Under the terms of the surrender bringing to an end nearly six years of war, all fighting was to end on May 8, 1945.

But with fighting still taking place on the Eastern Front, the Soviet military command insisted that a second act of surrender should be signed in Berlin, making May 9 the official end of Russia's "Great Patriotic War" against the Nazis.

The war room where the Reims surrender was signed has been kept exactly as it was as a museum.

"It's just unbelievable, everything here is exactly the same as it was 60 years ago," said Albert Meserlin, 85, the US army photographer who took pictures of the ceremony. "I recognized the room, the pictures."

Susan Hibbvert, the British typist who copied out the surrender document, also attended the ceremony and recognized some of the messages pinned on the walls, which she said she probably typed. "As we had been working for three nights running, we were all very tired," she said. "I remember that more than any one thing."

"The Germans weren't very happy"

Kapitulation Deutschlands
Image: Deutsches Historisches Museum

The surrender document was signed by US Lieutenant General Walter Bedell Smith on behalf of the supreme allied commander, General Dwight D. Eisenhower; Colonel General Alfred Jodl on behalf of the German high command and Major General Ivan Susloparov of Russia. It was witnessed by French Major General Francois Sevez.

"The Germans were not very happy," Hibbvert said. "Eisenhower didn't take part in the signing.

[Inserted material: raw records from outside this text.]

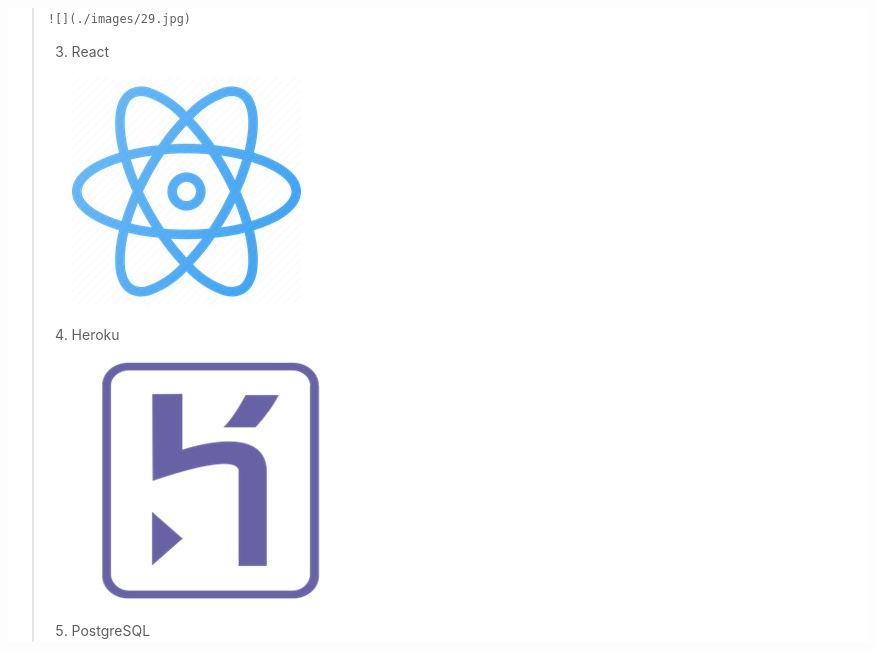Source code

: >     ![](./images/29.jpg)
> 
> 3.  React
> 
>     ![Icon Description automatically generated](./images/30.jpg)
> 
> 4.  Heroku
> 
>     ![](./images/31.jpg)
> 
> 5.  PostgreSQL
>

He was watching from somewhere else, waiting."

The Soviets said Suslaparov had not been authorized to sign the document.A second act of surrender, significantly the same as the first, was signed the following day by Field Marshal Wilhelm Keitel, General Admiral Hans-Georg von Friedeburg, and Colonel General Hans Juergen Stumpff, representing the German army, navy and air force; and Soviet Marshal Georgi Zhukov for the high command of the Red Army.

British Air Marshal Sir Arthur Tedder signed on behalf of Eisenhower and the second document was also witnessed by US Air Force General Carl Spaatz and French General Jean de Lattre de Tassigny.

"Democracy and peace in Europe"

In the absence of Prime Minister Jean-Pierre Raffarin, who was to undergo a gall bladder operation in a Paris hospital Saturday, the ceremony here was headed by Defense Minister Michele Alliot-Marie.

Jean-Pierre Raffarin
French Prime Minister Jean-Pierre Raffarin

In a speech read on his behalf, Raffarin (photo) emphasized the European dimension of the surrender ceremony.

"From the cataclysm emerged democracy and peace in Europe," he said, recalling that on July 8, 1962, General Charles de Gaulle of France and Chancellor Konrad Adenauer of Germany attended mass in Reims cathedral, opening the way to the Franco-German treaty of reconciliation of January 30, 1963.

In what was seen as an appeal to the French to vote in favor of the European constitution in a referendum on May 29, Raffarin said the values and principles of the wartime victors were rooted in the European Union, and it was for new generations "to be worthy today and tomorrow of their heritage."